** What you are asked to do **
Beginning with the line that holds "Skip to content" in the data below, give again every line through the one that holds "reputation as an", exactly as written.

** Data for the task **
☆ ☆ ☆ ☆ ☆ ☆ ☆
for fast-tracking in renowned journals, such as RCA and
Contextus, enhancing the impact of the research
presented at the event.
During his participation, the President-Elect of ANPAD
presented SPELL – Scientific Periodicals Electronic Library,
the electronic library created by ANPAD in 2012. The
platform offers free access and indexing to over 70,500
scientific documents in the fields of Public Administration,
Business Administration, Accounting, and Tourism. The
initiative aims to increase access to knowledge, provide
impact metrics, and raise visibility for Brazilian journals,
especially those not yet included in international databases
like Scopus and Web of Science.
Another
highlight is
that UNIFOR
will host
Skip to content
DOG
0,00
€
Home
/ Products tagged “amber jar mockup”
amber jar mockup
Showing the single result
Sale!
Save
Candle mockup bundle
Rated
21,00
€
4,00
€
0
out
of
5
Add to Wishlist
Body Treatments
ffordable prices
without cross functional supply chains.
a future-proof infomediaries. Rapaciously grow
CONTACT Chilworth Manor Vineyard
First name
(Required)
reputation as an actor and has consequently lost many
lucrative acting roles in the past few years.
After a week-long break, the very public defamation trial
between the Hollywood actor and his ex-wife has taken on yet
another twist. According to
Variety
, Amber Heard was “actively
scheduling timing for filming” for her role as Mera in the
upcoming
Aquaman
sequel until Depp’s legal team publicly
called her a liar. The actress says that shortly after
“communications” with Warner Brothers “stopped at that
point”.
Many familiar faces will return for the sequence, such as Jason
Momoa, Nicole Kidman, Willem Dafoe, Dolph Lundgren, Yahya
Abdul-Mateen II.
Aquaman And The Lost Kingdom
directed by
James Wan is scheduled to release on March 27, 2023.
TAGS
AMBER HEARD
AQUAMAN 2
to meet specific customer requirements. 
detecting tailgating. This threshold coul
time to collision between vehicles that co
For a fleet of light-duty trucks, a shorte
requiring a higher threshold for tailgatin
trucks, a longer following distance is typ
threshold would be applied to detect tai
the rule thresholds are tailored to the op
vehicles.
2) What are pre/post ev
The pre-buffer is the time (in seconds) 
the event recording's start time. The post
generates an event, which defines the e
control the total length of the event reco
☆ ☆ ☆ ☆ ☆ ☆ ☆
** Task result **
Skip to content
DOG
0,00
€
Home
/ Products tagged “amber jar mockup”
amber jar mockup
Showing the single result
Sale!
Save
Candle mockup bundle
Rated
21,00
€
4,00
€
0
out
of
5
Add to Wishlist
Body Treatments
ffordable prices
without cross functional supply chains.
a future-proof infomediaries. Rapaciously grow
CONTACT Chilworth Manor Vineyard
First name
(Required)
reputation as an actor and has consequently lost many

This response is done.